The US Senate has authorized the country’s annual defense funding bill, allocating $4.9 billion for the procurement of three Arleigh Burke-class destroyers.
The US Senate voted on 15 December for a version of the National Defense Authorization Act, or NDAA, that authorizes $770 billion in defense spending. Under the defense funding bill, the US plans to spend $4.9 billion for three Arleigh Burke-class destroyers in 2022, an increase of $2.9 billion from the previous year.
Furthermore, the senate has authorized an increase of $120 million for long-lead material for the Arleigh Burke-class destroyer program.
According to the US officials, the senate members also expressed support for an acquisition strategy for the next generation destroyer that would feature greater collaboration between industry and the government, taking
lessons from early successes in the Columbia-class program. They also wanted to direct the Secretary of
the Navy to provide a report on the use of such acquisition practices in the next-generation destroyer program.
The Secretary of the Navy is also asked to provide reports on various aspects of a potential destroyer multiyear procurement contract starting from 2023.
The Arleigh Burke-class destroyers (DDG 51) are warships that provide multi-mission offensive and defensive capabilities.
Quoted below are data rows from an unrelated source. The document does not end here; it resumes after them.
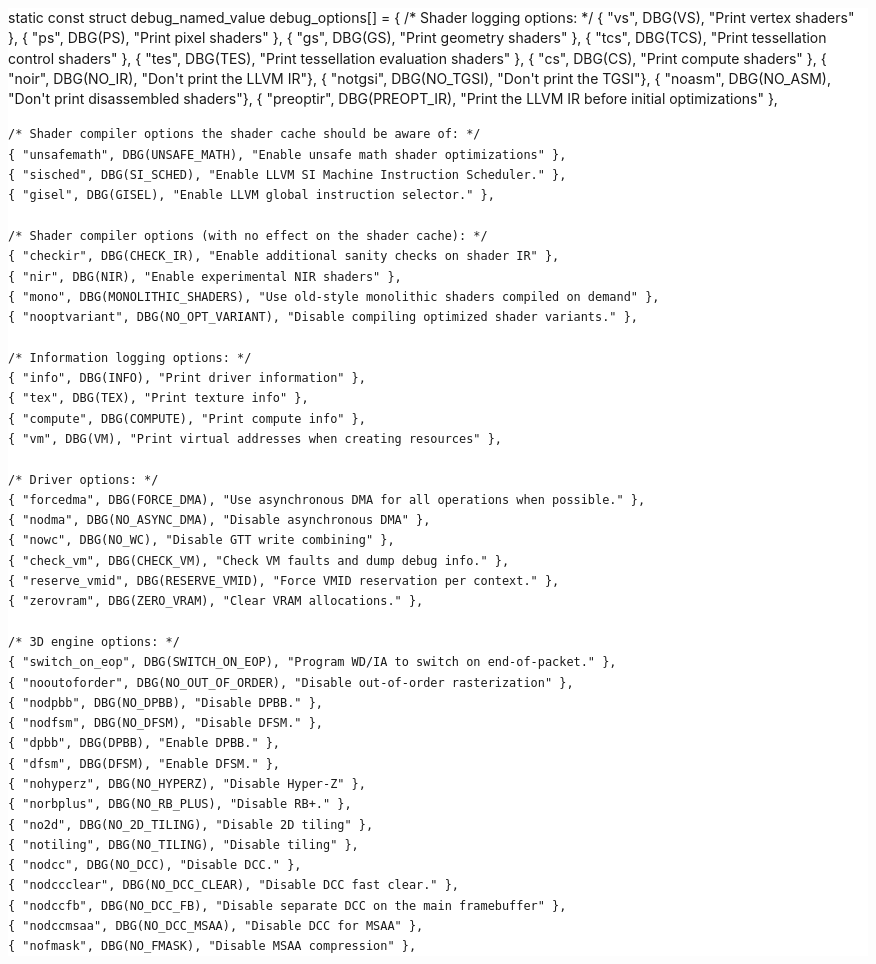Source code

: 

static const struct debug_named_value debug_options[] = {
	/* Shader logging options: */
	{ "vs", DBG(VS), "Print vertex shaders" },
	{ "ps", DBG(PS), "Print pixel shaders" },
	{ "gs", DBG(GS), "Print geometry shaders" },
	{ "tcs", DBG(TCS), "Print tessellation control shaders" },
	{ "tes", DBG(TES), "Print tessellation evaluation shaders" },
	{ "cs", DBG(CS), "Print compute shaders" },
	{ "noir", DBG(NO_IR), "Don't print the LLVM IR"},
	{ "notgsi", DBG(NO_TGSI), "Don't print the TGSI"},
	{ "noasm", DBG(NO_ASM), "Don't print disassembled shaders"},
	{ "preoptir", DBG(PREOPT_IR), "Print the LLVM IR before initial optimizations" },

	/* Shader compiler options the shader cache should be aware of: */
	{ "unsafemath", DBG(UNSAFE_MATH), "Enable unsafe math shader optimizations" },
	{ "sisched", DBG(SI_SCHED), "Enable LLVM SI Machine Instruction Scheduler." },
	{ "gisel", DBG(GISEL), "Enable LLVM global instruction selector." },

	/* Shader compiler options (with no effect on the shader cache): */
	{ "checkir", DBG(CHECK_IR), "Enable additional sanity checks on shader IR" },
	{ "nir", DBG(NIR), "Enable experimental NIR shaders" },
	{ "mono", DBG(MONOLITHIC_SHADERS), "Use old-style monolithic shaders compiled on demand" },
	{ "nooptvariant", DBG(NO_OPT_VARIANT), "Disable compiling optimized shader variants." },

	/* Information logging options: */
	{ "info", DBG(INFO), "Print driver information" },
	{ "tex", DBG(TEX), "Print texture info" },
	{ "compute", DBG(COMPUTE), "Print compute info" },
	{ "vm", DBG(VM), "Print virtual addresses when creating resources" },

	/* Driver options: */
	{ "forcedma", DBG(FORCE_DMA), "Use asynchronous DMA for all operations when possible." },
	{ "nodma", DBG(NO_ASYNC_DMA), "Disable asynchronous DMA" },
	{ "nowc", DBG(NO_WC), "Disable GTT write combining" },
	{ "check_vm", DBG(CHECK_VM), "Check VM faults and dump debug info." },
	{ "reserve_vmid", DBG(RESERVE_VMID), "Force VMID reservation per context." },
	{ "zerovram", DBG(ZERO_VRAM), "Clear VRAM allocations." },

	/* 3D engine options: */
	{ "switch_on_eop", DBG(SWITCH_ON_EOP), "Program WD/IA to switch on end-of-packet." },
	{ "nooutoforder", DBG(NO_OUT_OF_ORDER), "Disable out-of-order rasterization" },
	{ "nodpbb", DBG(NO_DPBB), "Disable DPBB." },
	{ "nodfsm", DBG(NO_DFSM), "Disable DFSM." },
	{ "dpbb", DBG(DPBB), "Enable DPBB." },
	{ "dfsm", DBG(DFSM), "Enable DFSM." },
	{ "nohyperz", DBG(NO_HYPERZ), "Disable Hyper-Z" },
	{ "norbplus", DBG(NO_RB_PLUS), "Disable RB+." },
	{ "no2d", DBG(NO_2D_TILING), "Disable 2D tiling" },
	{ "notiling", DBG(NO_TILING), "Disable tiling" },
	{ "nodcc", DBG(NO_DCC), "Disable DCC." },
	{ "nodccclear", DBG(NO_DCC_CLEAR), "Disable DCC fast clear." },
	{ "nodccfb", DBG(NO_DCC_FB), "Disable separate DCC on the main framebuffer" },
	{ "nodccmsaa", DBG(NO_DCC_MSAA), "Disable DCC for MSAA" },
	{ "nofmask", DBG(NO_FMASK), "Disable MSAA compression" },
Destroyers, which replaced the Charles F. Adams class (DDG 2), can operate independently or as part of Carrier Strike Groups, Surface Action Groups, and Expeditionary Strike Groups. The ships employ all-steel construction and are comprised of three separate variants or “Flights”.
They are equipped with an Aegis combat system that integrates the ship’s sensors and weapon systems to engage anti-ship missile threats. The first Arleigh Burke-class Aegis destroyer was commissioned in 1991. The contracts for the destroyers were awarded to shipbuilders General Dynamics Bath Iron Works (BIW) and Huntington Ingalls Industries (HII), through its Ingalls Shipbuilding division.
BIW cut the steel for new Arleigh Burke-class guided-missile destroyer USS Quentin Walsh last month. USS Quentin Walsh (DDG 132) will be a DDG 51 Flight III guided-missile destroyer centered on the AN/SPY-6(V)1 air and missile defense radar and will incorporate upgrades to the electrical power and cooling capacity plus additional associated changes to provide greatly enhanced warfighting capability to the fleet.
Meanwhile, Huntington Ingalls Industries (HII), through its Ingalls Shipbuilding division, started with the fabrication of the 81st Arleigh Burke-class (DDG 51) destroyer USS George M. Neal (DDG 131) in early December.
The latest Arleigh Burke-class destroyer that was commissioned into the US Navy is USS Daniel Inouye (DDG18). As a Flight IIA destroyer, DDG 118 is equipped with Aegis Baseline 9, which provides improved integrated air and missile defense capabilities, increased computing power, and radar capable of quickly detecting and reacting to modern air warfare and Ballistic Missile Defense threats.
The National Defense Authorization Act now goes to US President Joe Biden on the desk, where he’s expected to sign it.